- _TASK REQUIREMENTS_
Extract every line of the records below that contains the word "coordinates".

- _DATA TO EXAMINE_
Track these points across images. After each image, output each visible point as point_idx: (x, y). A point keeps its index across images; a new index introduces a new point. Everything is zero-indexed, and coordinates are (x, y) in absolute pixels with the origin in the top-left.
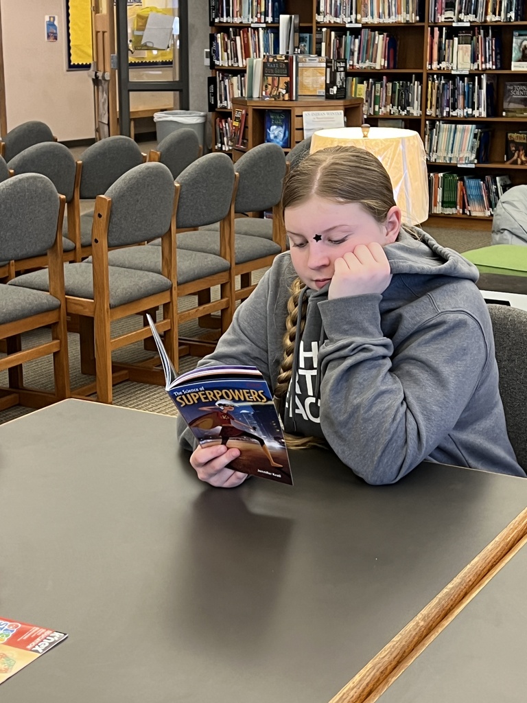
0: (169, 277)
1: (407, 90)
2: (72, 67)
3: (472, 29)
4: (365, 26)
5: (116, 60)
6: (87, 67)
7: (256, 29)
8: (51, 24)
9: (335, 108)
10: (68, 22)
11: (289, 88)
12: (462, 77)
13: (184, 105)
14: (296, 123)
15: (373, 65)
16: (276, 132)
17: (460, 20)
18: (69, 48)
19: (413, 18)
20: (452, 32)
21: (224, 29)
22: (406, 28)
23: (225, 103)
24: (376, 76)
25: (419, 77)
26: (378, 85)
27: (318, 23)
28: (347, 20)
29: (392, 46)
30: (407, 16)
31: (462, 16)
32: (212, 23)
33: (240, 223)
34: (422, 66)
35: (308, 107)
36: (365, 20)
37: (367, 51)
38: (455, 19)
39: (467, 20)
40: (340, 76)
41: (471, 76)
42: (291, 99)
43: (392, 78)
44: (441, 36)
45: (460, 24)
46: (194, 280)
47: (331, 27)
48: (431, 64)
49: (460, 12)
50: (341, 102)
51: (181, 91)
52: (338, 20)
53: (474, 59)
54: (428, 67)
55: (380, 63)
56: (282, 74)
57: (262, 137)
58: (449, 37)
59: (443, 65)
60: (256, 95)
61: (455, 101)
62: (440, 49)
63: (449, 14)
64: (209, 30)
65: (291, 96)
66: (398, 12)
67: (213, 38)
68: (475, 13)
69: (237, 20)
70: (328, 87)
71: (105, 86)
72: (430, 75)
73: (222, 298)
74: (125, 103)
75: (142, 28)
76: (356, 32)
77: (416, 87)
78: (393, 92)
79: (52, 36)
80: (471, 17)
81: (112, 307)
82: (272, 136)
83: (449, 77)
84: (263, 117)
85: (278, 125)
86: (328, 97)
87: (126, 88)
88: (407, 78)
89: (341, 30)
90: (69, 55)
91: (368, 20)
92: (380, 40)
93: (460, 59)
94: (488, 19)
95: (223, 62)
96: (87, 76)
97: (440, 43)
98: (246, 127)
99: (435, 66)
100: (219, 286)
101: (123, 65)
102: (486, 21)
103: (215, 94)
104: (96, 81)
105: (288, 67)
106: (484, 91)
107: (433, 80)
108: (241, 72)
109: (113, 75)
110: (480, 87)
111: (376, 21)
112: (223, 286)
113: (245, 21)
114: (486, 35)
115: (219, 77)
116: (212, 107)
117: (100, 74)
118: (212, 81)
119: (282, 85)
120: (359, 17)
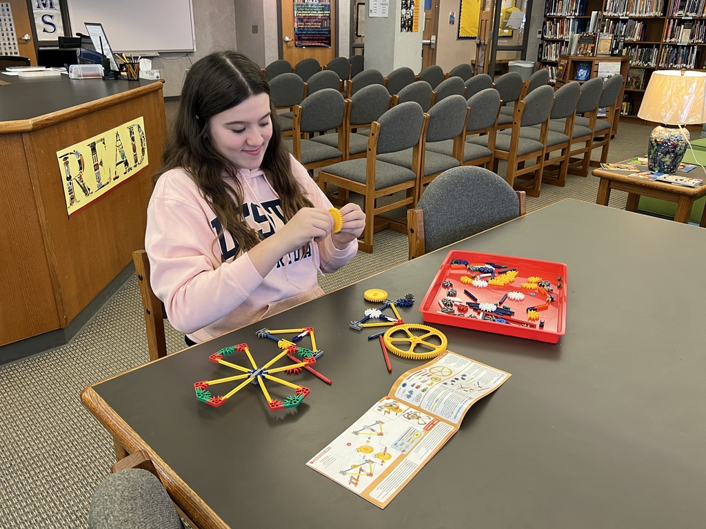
0: (543, 143)
1: (650, 53)
2: (460, 38)
3: (694, 21)
4: (631, 18)
5: (492, 35)
6: (475, 38)
7: (569, 19)
8: (452, 16)
9: (617, 61)
10: (460, 15)
11: (593, 50)
12: (683, 47)
13: (523, 58)
14: (594, 68)
15: (632, 39)
16: (582, 73)
17: (687, 16)
18: (459, 28)
19: (659, 14)
20: (681, 22)
21: (551, 19)
22: (655, 19)
23: (546, 58)
24: (633, 45)
25: (658, 46)
26: (633, 50)
27: (604, 16)
28: (621, 15)
29: (644, 29)
30: (656, 13)
31: (688, 14)
32: (545, 16)
33: (578, 119)
34: (660, 39)
35: (602, 60)
36: (631, 15)
37: (630, 31)
38: (684, 15)
39: (691, 16)
40: (621, 44)
41: (688, 46)
42: (593, 56)
43: (641, 46)
44: (674, 24)
45: (687, 18)
46: (553, 145)
47: (611, 18)
48: (666, 39)
49: (687, 11)
50: (620, 58)
51: (522, 51)
52: (616, 15)
53: (692, 37)
54: (664, 41)
55: (636, 38)
56: (590, 43)
57: (574, 76)
58: (679, 24)
59: (673, 40)
60: (572, 53)
61: (677, 59)
62: (672, 31)
63: (681, 12)
64: (543, 19)
65: (593, 54)
66: (651, 11)
67: (545, 24)
68: (696, 12)
69: (559, 14)
70: (613, 50)
71: (484, 48)
72: (664, 45)
73: (562, 155)
74: (494, 55)
75: (507, 18)
76: (625, 21)
77: (655, 51)
78: (641, 54)
79: (452, 22)
80: (694, 14)
81: (518, 156)
82: (580, 75)
83: (675, 46)
84: (576, 64)
85: (584, 69)
86: (612, 55)
87: (496, 48)
88: (651, 46)
89: (616, 20)
90: (459, 32)
91: (633, 15)
92: (638, 26)
93: (684, 37)
94: (704, 15)
95: (549, 36)
96: (473, 43)
97: (673, 28)
98: (566, 70)
99: (668, 40)
100: (561, 150)
101: (495, 36)
102: (702, 16)
103: (541, 53)
104: (478, 45)
105: (594, 39)
106: (695, 55)
107: (666, 48)
108: (561, 42)
109: (489, 42)
110: (693, 53)
111: (637, 15)
112: (563, 150)
113: (563, 15)
114: (701, 24)
115: (545, 43)
116: (539, 59)
117: (482, 42)
118: (541, 46)
119: (589, 48)
120: (628, 13)
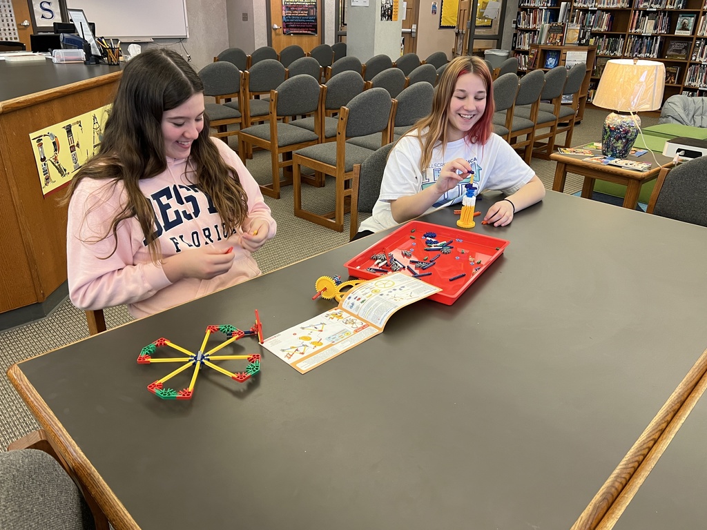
0: (508, 128)
1: (616, 42)
2: (441, 27)
3: (657, 12)
4: (599, 9)
5: (469, 24)
6: (454, 27)
7: (542, 9)
8: (434, 6)
9: (583, 50)
10: (442, 5)
11: (561, 40)
12: (647, 37)
13: (499, 47)
14: (562, 57)
15: (600, 29)
16: (551, 61)
17: (651, 7)
18: (441, 18)
19: (626, 5)
20: (646, 13)
21: (525, 9)
22: (622, 10)
23: (520, 46)
24: (601, 35)
25: (624, 37)
26: (601, 40)
27: (574, 7)
28: (590, 6)
29: (611, 20)
30: (623, 5)
31: (653, 5)
32: (520, 6)
33: (542, 105)
34: (626, 30)
35: (570, 49)
36: (599, 6)
37: (598, 22)
38: (648, 6)
39: (655, 7)
40: (588, 34)
41: (652, 37)
42: (561, 45)
43: (609, 36)
44: (639, 15)
45: (651, 9)
46: (518, 130)
47: (581, 9)
48: (631, 29)
49: (652, 3)
50: (587, 47)
51: (498, 40)
52: (585, 6)
53: (655, 28)
54: (630, 31)
55: (604, 28)
56: (559, 32)
57: (543, 64)
58: (644, 16)
59: (638, 30)
60: (542, 42)
61: (641, 49)
62: (637, 22)
63: (646, 4)
64: (518, 10)
65: (562, 43)
66: (618, 2)
67: (519, 14)
68: (660, 4)
69: (532, 5)
70: (580, 39)
71: (462, 37)
72: (630, 35)
73: (527, 140)
74: (471, 44)
75: (484, 8)
76: (593, 12)
77: (621, 41)
78: (609, 43)
79: (434, 12)
80: (658, 6)
82: (549, 63)
83: (640, 37)
84: (546, 53)
85: (553, 58)
86: (580, 44)
87: (473, 37)
88: (617, 36)
89: (585, 11)
90: (441, 21)
91: (601, 6)
92: (606, 16)
93: (648, 27)
94: (667, 7)
95: (522, 26)
96: (452, 32)
97: (638, 19)
98: (536, 58)
99: (633, 31)
100: (526, 135)
101: (473, 26)
102: (665, 8)
103: (515, 42)
104: (457, 34)
105: (563, 29)
106: (658, 45)
107: (631, 38)
108: (534, 31)
109: (467, 31)
110: (656, 43)
111: (605, 6)
112: (528, 135)
113: (536, 5)
114: (664, 15)
115: (519, 33)
116: (513, 48)
117: (460, 31)
118: (515, 35)
119: (558, 38)
120: (597, 4)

- _TASK SOLUTION_
Track these points across images. After each image, output each visible point as point_idx: (x, y). A point keeps its index across images; a new index introduces a new point. Everything is zero-indexed, and coordinates are (x, y) in absolute pixels with the origin in the top-left.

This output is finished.